I would def say it's time to clean your potty area!!!
I would hose the area down real good, then use diluted bleach/water in a watering can to saturate the area real good. Don't let him out there until it totally dries. You both will be much happier with a smell-free potty area!
I do this at least once a week, sometimes more if we are having company, in my dog-run area.


----------



## Renee (Mar 27, 2008)

Ah Ha....the watering can idea is GREAT!!! I was thinking I'd try brushing it on with a broom, but I like the watering can idea better!! Thanks for the great idea Katie....


----------



## cjsud (Oct 26, 2008)

Well the area doesn't smell and I pick up everyday and keep it clean but I'm not sure about the stones? Do you think I should use the bleach on the stones?
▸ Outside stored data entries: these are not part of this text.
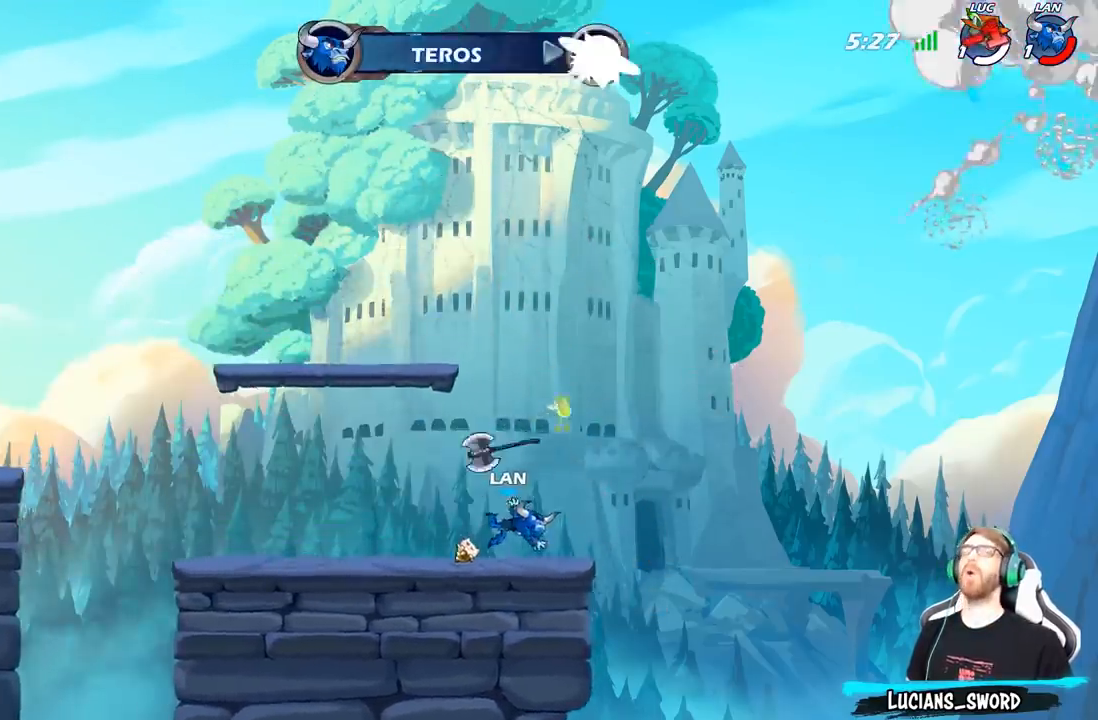
{"buttons": [], "left_stick": "center", "right_stick": "center", "events": [[33, "R2", "up"], [383, "left_stick", "center"]]}
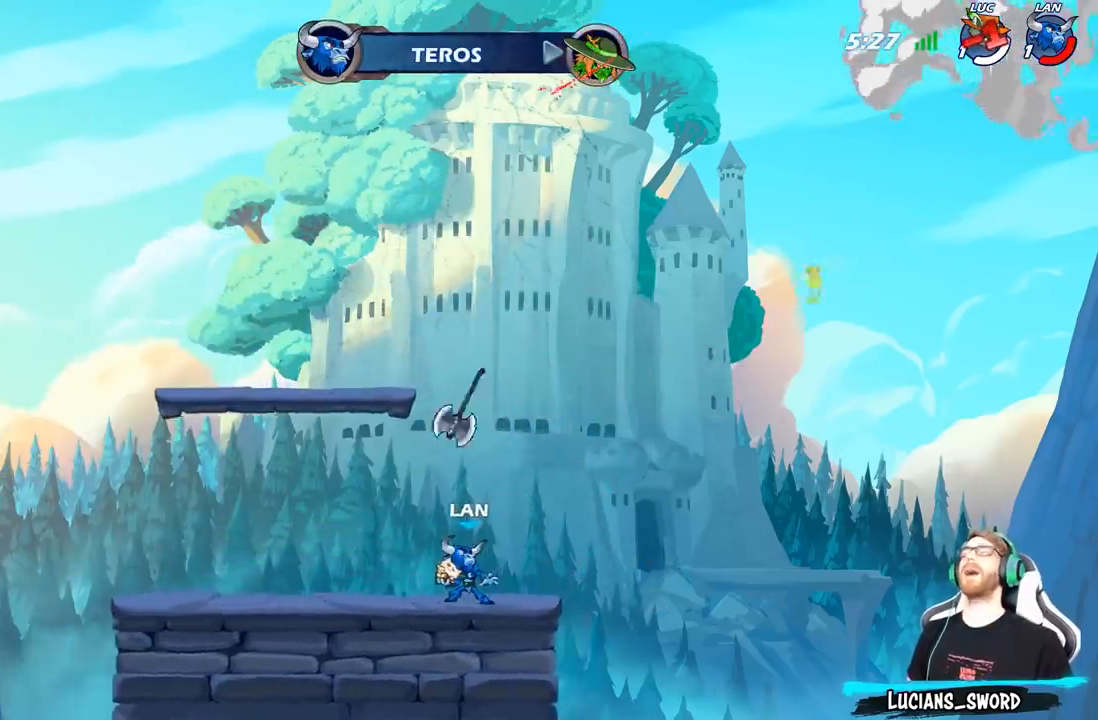
{"buttons": [], "left_stick": "center", "right_stick": "center", "events": []}
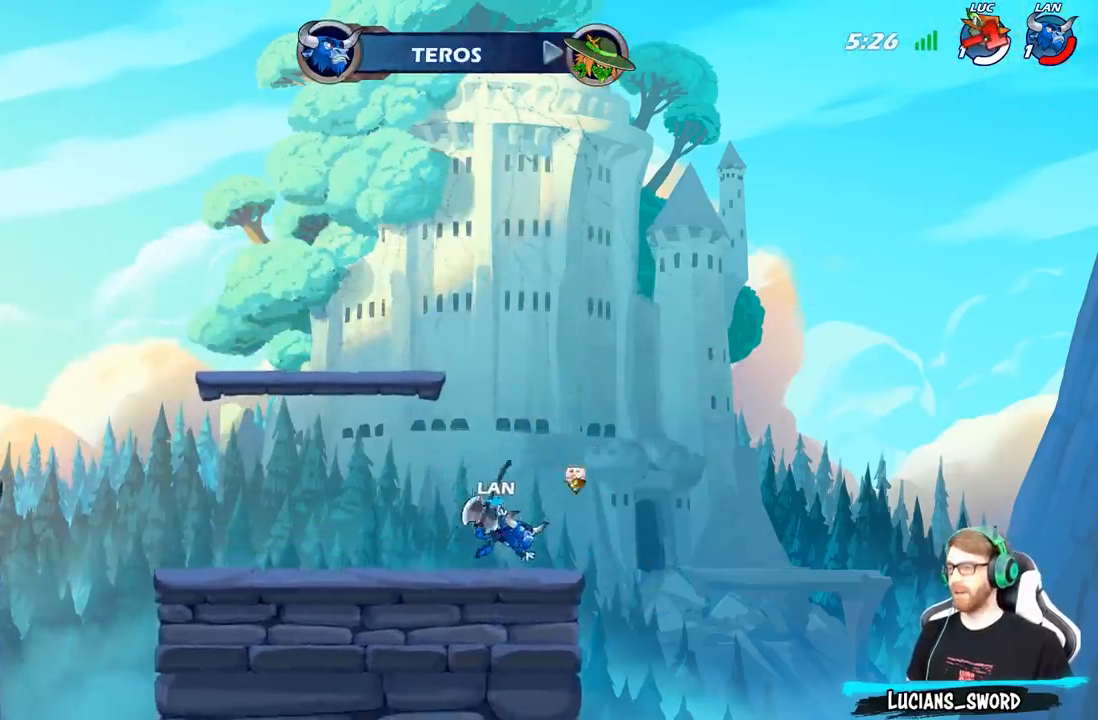
{"buttons": ["SELECT"], "left_stick": "center", "right_stick": "center", "events": [[467, "SELECT", "down"]]}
Can't hurt I guess.

I guess he's just lazy.

I was thinking that Hobbes is so big he'd need a sand box not a litterbox!ound:


----------



## murphymoesmamma (Apr 1, 2009)

cjsud said:


> Well the area doesn't smell and I pick up everyday and keep it clean but I'm not sure about the stones? Do you think I should use the bleach on the stones? Can't hurt I guess.
> 
> I guess he's just lazy.
> 
> I was thinking that Hobbes is so big he'd need a sand box not a litterbox!ound:


Too funny! How big is Hobbes?


----------



## cjsud (Oct 26, 2008)

He's on a diet and I think he's down to 18 pounds. When he kicks back after going you better get out of the way.:llama: the sand goes flying.


----------



## RCKNROB (Nov 27, 2007)

I thought my Havs were totally trained, one day Diva didn't see me and just squatted on the carpet and pissed. I was shocked, we have a doggie door and it was the first time I had caught her. Augie has not been caught yet. I looked at the back of the rug and she had done it several times in that same spot. I think they get slack sometime and if they get by with it they continue. I make sure they are close to me so they don't have time to think about it. I think they might all slip up sometime. I have a silky bedspread and Diva loves to rub her face on it and slip under the cover. One day I was going to remake my bed so I put it in the floor. She pissed on that in front of me. Otherwise they are just perfect!


----------



## cjsud (Oct 26, 2008)

Your Diva sounds just like Hobbes. What the heck is going on? My perfect pup is turning into quit a little problem.


----------



## RCKNROB (Nov 27, 2007)

I think they are just thinking they are fooling us. I have to keep a closer eye on her. I guess they are not too scared of us are they?


----------